Per via della violenza e della soccombenza psicologica. Ecco perché io molto spesso anche in questi casi parlo di una forma di sindrome di Stoccolma.
Come si fa ad uscire da questa condizione?
Non è facile. La donna si sente come chiusa in una sorta di carcere mentale, molto spesso. Ma quando la donna trova la chiave giusta riesce ad uscire. Ripeto: non è facile. Ci sono casi di donne che hanno denunciato il marito anche dopo 20 anni di violenze subite. Tenga conto che la media prima della denuncia si aggira sugli 8 anni, ma ovviamente molto dipende anche dal contesto familiare.

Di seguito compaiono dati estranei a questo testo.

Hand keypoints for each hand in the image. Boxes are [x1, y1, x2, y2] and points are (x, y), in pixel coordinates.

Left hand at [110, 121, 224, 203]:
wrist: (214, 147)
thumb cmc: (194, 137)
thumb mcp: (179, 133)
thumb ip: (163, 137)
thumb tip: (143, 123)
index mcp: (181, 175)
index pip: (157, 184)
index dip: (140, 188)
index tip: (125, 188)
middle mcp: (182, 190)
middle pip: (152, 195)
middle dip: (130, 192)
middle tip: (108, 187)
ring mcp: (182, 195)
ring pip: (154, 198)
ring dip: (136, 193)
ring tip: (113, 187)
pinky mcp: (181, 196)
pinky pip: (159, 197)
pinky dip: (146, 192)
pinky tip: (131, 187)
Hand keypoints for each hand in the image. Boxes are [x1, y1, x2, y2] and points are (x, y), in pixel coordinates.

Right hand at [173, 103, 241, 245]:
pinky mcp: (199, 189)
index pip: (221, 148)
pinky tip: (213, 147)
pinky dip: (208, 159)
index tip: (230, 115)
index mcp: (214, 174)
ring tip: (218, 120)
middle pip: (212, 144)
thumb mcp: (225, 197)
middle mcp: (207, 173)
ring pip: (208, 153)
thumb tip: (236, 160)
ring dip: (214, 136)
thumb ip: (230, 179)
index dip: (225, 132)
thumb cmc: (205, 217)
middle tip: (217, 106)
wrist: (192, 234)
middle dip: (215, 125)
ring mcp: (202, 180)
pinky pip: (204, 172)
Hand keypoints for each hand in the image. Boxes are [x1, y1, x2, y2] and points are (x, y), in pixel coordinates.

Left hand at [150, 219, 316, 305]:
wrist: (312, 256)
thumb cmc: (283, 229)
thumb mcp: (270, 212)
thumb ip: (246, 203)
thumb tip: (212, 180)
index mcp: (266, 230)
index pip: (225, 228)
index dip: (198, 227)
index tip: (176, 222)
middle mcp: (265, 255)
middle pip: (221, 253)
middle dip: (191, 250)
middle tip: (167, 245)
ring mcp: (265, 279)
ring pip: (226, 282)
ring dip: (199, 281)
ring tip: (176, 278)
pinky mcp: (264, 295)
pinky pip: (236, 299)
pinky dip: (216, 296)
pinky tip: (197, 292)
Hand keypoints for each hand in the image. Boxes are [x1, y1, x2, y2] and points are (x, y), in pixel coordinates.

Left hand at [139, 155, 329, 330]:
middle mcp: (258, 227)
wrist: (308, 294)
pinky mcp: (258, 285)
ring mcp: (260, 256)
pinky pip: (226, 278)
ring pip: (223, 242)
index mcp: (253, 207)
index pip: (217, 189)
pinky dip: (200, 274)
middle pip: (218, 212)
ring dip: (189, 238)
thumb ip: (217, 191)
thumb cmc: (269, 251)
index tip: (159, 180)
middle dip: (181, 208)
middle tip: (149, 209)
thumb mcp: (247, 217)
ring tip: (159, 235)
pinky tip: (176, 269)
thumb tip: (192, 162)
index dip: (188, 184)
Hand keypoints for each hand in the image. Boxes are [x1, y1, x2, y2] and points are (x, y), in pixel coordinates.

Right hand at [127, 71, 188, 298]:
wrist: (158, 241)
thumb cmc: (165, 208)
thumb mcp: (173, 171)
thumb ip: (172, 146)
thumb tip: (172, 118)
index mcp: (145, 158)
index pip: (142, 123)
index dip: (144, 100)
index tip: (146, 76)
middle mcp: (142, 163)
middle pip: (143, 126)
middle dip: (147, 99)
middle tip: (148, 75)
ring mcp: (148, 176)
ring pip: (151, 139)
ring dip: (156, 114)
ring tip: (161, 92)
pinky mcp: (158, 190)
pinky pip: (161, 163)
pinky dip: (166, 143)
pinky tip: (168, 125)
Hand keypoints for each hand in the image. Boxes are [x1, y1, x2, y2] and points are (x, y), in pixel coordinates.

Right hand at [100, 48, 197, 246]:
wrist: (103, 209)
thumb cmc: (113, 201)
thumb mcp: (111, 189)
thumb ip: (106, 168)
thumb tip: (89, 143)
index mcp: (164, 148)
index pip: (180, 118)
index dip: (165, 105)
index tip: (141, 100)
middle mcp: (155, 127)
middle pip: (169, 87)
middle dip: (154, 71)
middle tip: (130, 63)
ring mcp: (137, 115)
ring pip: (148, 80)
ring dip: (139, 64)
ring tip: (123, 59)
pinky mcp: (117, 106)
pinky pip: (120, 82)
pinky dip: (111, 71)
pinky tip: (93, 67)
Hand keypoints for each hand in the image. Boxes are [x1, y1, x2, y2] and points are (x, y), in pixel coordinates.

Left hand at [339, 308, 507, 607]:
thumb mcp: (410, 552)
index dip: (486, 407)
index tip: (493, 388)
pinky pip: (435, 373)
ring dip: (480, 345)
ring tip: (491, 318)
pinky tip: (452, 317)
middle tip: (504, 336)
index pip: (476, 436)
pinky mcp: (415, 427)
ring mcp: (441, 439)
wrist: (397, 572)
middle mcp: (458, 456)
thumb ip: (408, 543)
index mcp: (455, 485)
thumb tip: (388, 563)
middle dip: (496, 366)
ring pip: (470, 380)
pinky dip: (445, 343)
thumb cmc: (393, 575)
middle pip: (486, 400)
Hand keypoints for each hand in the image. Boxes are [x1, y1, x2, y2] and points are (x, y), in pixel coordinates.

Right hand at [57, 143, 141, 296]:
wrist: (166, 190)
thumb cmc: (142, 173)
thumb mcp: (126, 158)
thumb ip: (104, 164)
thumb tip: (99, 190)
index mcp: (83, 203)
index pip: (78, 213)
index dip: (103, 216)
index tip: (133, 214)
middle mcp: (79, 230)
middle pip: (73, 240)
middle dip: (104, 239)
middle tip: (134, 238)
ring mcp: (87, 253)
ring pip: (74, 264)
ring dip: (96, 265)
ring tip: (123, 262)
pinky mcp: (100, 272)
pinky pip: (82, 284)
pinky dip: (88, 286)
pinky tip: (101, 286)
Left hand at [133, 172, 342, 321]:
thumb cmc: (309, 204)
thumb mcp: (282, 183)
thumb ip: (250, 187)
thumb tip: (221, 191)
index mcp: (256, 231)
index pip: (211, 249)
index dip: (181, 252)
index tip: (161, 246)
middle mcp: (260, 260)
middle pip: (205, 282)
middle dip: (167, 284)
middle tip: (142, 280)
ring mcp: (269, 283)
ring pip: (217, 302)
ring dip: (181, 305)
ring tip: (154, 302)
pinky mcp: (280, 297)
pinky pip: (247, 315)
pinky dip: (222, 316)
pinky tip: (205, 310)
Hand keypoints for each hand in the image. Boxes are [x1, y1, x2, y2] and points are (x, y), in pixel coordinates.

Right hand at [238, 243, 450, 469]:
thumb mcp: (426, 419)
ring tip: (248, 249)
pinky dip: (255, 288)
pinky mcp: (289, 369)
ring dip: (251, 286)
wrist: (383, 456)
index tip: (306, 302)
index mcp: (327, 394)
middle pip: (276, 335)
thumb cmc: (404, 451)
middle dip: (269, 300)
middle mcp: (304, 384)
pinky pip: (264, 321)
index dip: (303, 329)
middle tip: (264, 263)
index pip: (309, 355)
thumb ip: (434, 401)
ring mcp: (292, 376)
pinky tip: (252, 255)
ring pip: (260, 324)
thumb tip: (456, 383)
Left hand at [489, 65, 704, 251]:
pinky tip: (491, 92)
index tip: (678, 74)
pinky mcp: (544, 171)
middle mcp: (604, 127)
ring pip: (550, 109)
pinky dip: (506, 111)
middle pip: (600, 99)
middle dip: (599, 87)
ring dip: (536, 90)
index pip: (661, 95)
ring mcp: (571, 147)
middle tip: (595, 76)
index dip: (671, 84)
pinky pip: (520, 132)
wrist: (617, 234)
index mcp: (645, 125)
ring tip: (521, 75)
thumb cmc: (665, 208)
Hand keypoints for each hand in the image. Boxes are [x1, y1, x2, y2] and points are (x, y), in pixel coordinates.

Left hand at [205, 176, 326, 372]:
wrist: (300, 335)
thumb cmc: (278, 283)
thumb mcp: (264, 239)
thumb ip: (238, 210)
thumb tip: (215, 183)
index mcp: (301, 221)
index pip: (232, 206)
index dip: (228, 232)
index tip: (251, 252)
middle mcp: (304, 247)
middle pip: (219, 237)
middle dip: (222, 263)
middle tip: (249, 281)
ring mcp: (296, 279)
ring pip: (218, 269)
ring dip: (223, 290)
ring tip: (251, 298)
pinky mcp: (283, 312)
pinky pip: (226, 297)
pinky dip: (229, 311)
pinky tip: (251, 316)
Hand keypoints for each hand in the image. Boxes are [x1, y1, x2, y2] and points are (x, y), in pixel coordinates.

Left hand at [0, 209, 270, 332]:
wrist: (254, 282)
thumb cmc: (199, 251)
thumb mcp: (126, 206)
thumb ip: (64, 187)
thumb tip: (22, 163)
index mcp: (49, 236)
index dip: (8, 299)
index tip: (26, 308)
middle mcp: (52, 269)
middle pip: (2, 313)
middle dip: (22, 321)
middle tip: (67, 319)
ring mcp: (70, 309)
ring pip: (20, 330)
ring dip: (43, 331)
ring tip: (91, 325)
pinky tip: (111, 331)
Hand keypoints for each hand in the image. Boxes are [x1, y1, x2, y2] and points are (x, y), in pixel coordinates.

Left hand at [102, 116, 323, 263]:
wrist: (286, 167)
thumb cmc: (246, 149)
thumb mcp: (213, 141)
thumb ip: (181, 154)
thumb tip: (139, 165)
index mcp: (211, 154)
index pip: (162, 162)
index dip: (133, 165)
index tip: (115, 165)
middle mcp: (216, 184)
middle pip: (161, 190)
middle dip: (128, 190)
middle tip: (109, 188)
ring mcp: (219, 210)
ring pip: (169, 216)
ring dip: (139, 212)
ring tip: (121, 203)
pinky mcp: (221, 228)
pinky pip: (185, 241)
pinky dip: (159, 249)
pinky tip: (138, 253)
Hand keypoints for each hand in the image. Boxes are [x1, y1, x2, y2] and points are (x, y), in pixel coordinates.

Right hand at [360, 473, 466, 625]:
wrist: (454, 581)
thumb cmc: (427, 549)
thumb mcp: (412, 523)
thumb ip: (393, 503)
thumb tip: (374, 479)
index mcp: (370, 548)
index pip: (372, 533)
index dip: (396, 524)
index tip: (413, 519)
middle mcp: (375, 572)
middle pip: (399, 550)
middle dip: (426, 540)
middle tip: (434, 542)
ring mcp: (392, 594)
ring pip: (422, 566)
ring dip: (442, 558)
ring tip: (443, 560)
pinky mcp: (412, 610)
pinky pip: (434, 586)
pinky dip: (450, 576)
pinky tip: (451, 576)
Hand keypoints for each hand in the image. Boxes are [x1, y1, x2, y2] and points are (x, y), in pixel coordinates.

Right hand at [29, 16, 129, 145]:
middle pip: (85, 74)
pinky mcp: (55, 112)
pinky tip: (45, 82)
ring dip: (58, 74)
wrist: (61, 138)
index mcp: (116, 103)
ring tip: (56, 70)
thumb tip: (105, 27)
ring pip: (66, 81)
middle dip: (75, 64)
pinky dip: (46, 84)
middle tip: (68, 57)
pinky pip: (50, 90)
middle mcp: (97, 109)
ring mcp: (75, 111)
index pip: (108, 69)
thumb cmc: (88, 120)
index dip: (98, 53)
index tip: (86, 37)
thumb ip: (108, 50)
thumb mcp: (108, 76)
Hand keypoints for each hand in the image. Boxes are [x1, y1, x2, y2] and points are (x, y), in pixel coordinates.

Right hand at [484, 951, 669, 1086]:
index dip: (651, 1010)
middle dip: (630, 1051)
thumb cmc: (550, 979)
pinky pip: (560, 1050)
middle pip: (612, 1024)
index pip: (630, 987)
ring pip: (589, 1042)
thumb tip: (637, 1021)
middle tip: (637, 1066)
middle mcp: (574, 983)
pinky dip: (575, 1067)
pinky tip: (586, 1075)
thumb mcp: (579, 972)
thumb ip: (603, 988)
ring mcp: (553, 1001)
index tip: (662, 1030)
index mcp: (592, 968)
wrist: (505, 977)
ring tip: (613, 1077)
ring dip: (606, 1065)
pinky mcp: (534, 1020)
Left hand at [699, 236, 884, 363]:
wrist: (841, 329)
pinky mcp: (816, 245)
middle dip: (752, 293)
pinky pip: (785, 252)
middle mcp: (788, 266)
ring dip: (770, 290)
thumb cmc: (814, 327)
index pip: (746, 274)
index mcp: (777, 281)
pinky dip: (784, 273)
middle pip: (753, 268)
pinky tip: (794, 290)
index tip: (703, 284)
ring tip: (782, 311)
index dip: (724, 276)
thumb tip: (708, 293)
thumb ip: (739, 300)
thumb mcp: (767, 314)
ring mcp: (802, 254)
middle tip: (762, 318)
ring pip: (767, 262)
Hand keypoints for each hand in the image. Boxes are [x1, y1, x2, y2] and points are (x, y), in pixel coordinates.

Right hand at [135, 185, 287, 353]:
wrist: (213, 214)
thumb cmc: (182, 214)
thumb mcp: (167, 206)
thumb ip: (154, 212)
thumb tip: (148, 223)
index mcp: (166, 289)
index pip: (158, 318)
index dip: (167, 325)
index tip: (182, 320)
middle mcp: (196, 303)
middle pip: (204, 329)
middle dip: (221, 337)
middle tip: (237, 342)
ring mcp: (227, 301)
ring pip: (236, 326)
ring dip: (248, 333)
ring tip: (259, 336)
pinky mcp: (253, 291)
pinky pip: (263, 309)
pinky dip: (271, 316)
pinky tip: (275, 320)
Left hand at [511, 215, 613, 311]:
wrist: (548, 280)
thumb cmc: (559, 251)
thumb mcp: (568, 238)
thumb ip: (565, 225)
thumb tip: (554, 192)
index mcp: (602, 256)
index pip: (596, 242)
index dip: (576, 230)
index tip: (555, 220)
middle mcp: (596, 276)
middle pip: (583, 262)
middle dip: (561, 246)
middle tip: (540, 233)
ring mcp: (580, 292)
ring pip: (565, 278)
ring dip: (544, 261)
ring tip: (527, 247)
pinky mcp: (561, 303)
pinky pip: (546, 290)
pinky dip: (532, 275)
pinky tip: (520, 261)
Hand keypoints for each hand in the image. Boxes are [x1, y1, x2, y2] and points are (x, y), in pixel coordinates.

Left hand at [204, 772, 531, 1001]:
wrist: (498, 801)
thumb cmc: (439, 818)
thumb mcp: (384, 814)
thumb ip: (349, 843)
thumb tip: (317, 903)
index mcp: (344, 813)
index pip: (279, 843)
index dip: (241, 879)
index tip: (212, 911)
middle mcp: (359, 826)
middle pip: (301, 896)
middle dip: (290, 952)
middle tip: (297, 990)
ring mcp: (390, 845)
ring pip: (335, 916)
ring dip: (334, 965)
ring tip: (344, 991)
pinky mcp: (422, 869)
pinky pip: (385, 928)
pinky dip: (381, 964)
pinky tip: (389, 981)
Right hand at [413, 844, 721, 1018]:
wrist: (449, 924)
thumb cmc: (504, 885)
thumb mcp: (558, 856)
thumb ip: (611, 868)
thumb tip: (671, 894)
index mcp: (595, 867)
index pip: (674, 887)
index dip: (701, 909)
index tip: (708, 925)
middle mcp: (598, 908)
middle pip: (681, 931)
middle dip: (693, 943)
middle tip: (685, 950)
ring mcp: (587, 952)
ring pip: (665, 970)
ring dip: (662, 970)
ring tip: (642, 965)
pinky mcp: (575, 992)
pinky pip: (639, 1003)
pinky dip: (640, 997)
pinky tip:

Quali consigli si sente di dare?
Uno, fondamentale: denunciare subito. Sin dal primo schiaffo, o dal primo pugno. L’errore è cominciare a giustificare o a scusare il proprio partner. Non bisogna mai aspettare. Anche perché un uomo violento è anche sempre bugiardo: ci dirà che è stato un errore, che non capiterà mai più, ma non è vero. Si illude, forse, anche lui per primo che può cambiare, ma non è poi quello che accade.